▶ Required work: Repeat only the lines below from the one containing "From the hospital-stay" through the one containing "- admitted to", inclusive, exactly as written.

▶ Listed records:
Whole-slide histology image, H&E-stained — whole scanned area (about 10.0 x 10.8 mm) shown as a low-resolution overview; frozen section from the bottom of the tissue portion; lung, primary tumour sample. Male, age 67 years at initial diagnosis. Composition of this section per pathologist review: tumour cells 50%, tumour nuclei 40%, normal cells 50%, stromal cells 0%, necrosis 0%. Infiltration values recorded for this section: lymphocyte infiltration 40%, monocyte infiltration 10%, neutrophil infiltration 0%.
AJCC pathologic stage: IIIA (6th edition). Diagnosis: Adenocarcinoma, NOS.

...

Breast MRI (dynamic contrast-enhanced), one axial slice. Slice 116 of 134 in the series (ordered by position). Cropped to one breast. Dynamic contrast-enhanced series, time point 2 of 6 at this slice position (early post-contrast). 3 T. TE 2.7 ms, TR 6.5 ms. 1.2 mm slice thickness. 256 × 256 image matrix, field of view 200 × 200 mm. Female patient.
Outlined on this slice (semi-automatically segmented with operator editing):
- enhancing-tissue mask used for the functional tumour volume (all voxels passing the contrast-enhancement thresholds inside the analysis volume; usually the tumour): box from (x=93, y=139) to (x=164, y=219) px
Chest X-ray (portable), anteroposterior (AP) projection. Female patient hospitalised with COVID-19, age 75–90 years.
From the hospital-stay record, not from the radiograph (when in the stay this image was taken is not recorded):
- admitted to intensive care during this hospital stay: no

---

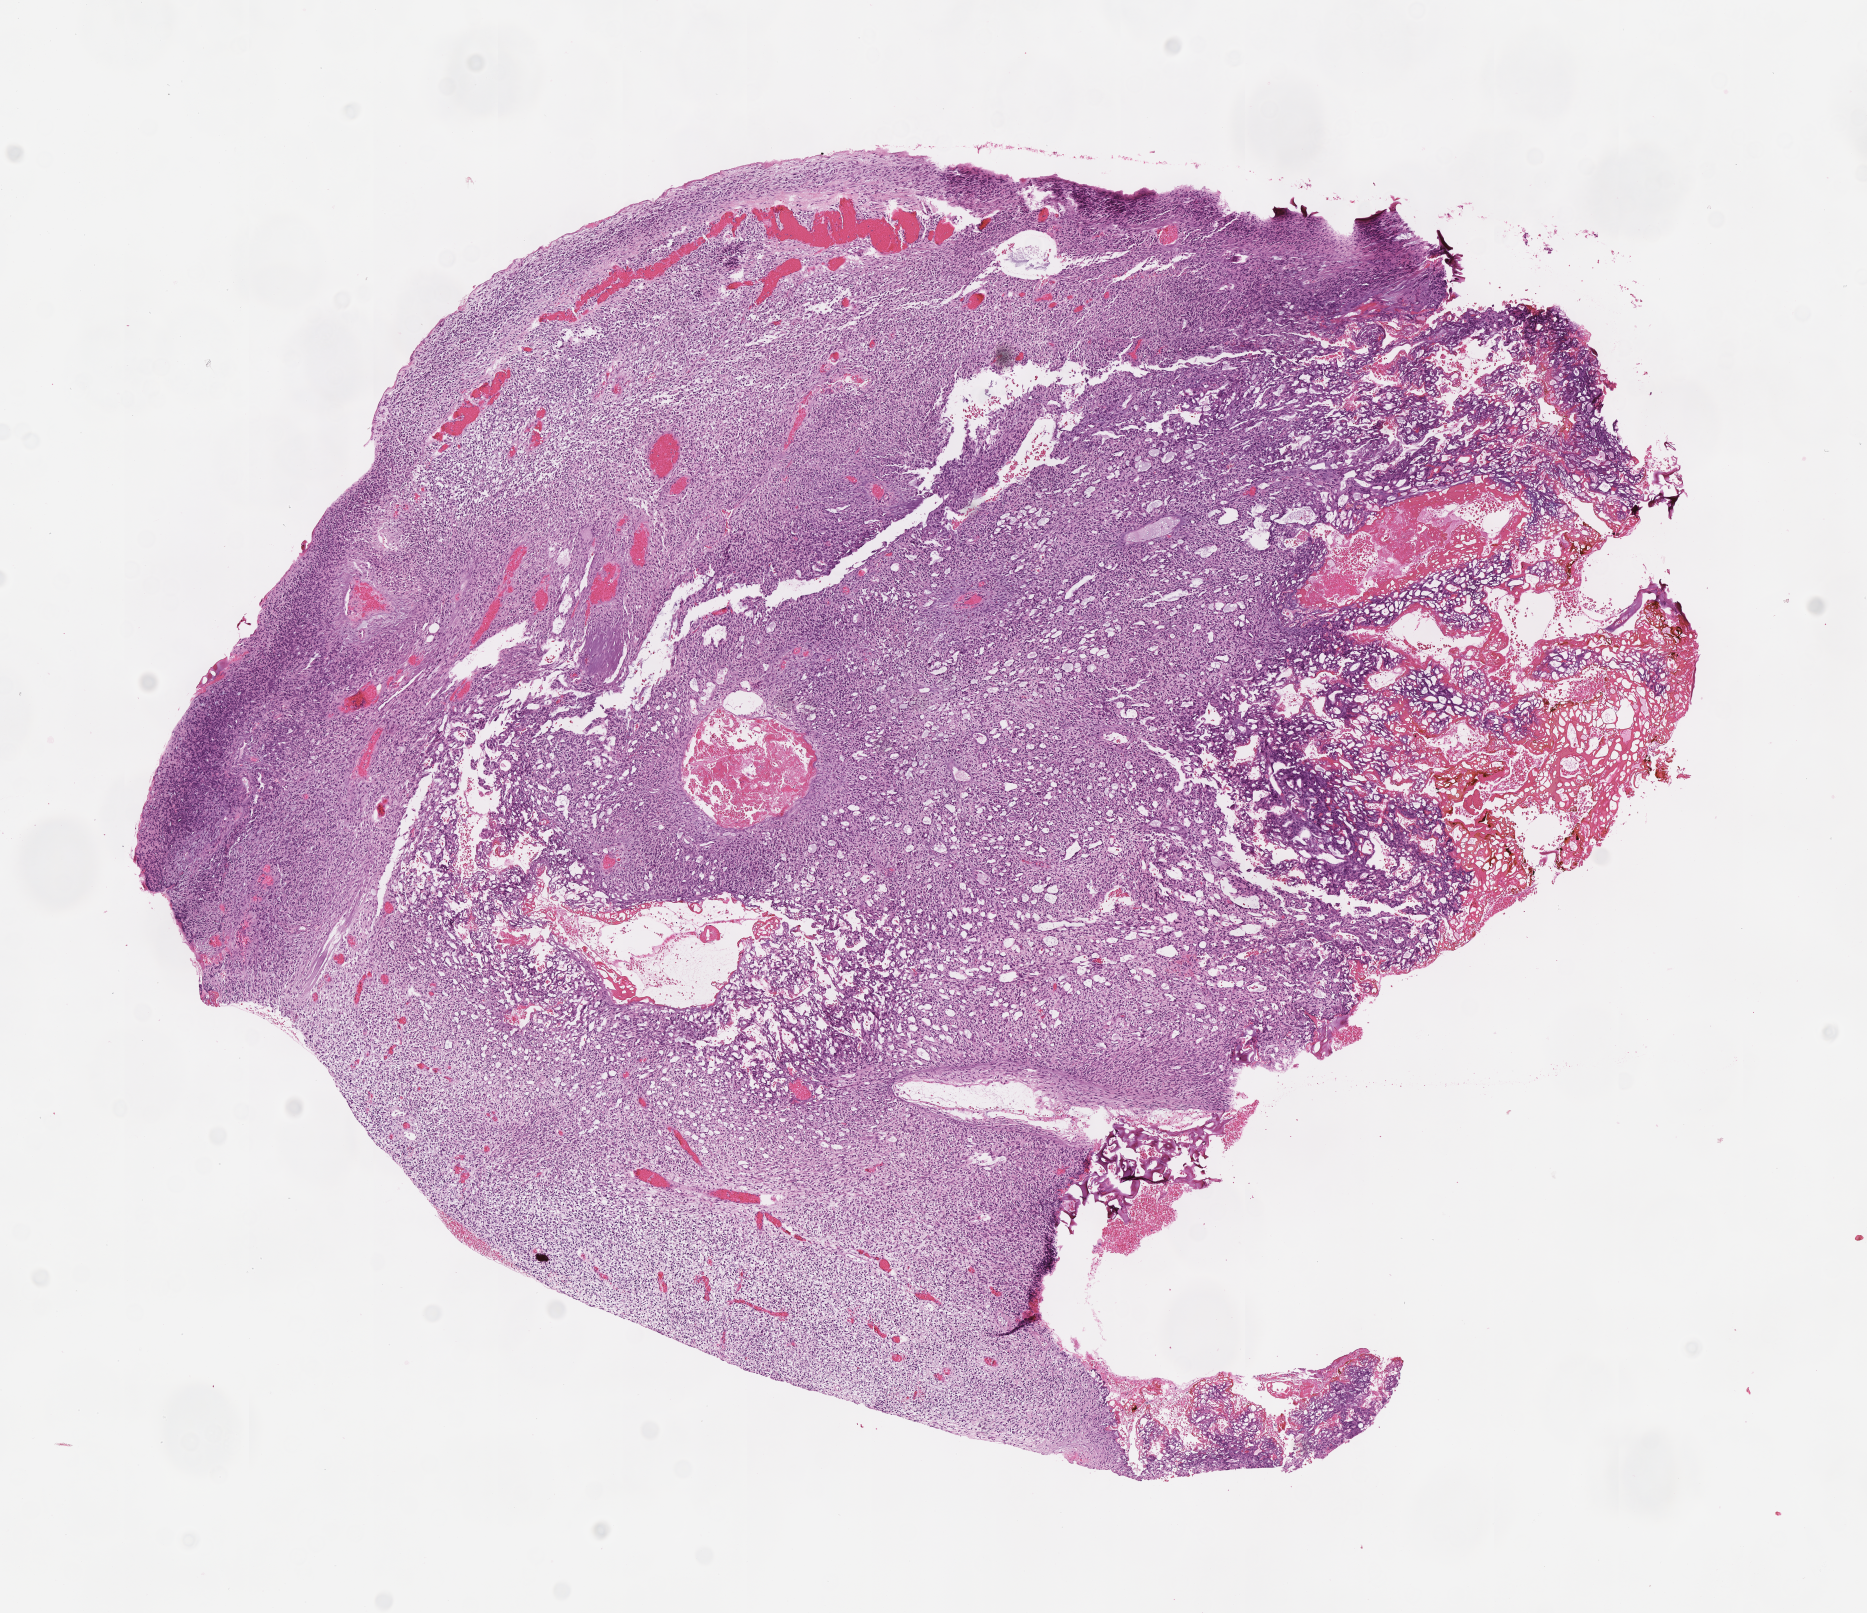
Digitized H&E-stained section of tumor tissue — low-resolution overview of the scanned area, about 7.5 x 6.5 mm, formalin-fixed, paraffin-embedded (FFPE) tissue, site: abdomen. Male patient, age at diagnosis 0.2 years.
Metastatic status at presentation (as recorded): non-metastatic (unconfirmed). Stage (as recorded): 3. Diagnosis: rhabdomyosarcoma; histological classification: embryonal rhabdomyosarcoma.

▶ Exercise solution:
From the hospital-stay record, not from the radiograph (when in the stay this image was taken is not recorded):
- admitted to intensive care during this hospital stay: no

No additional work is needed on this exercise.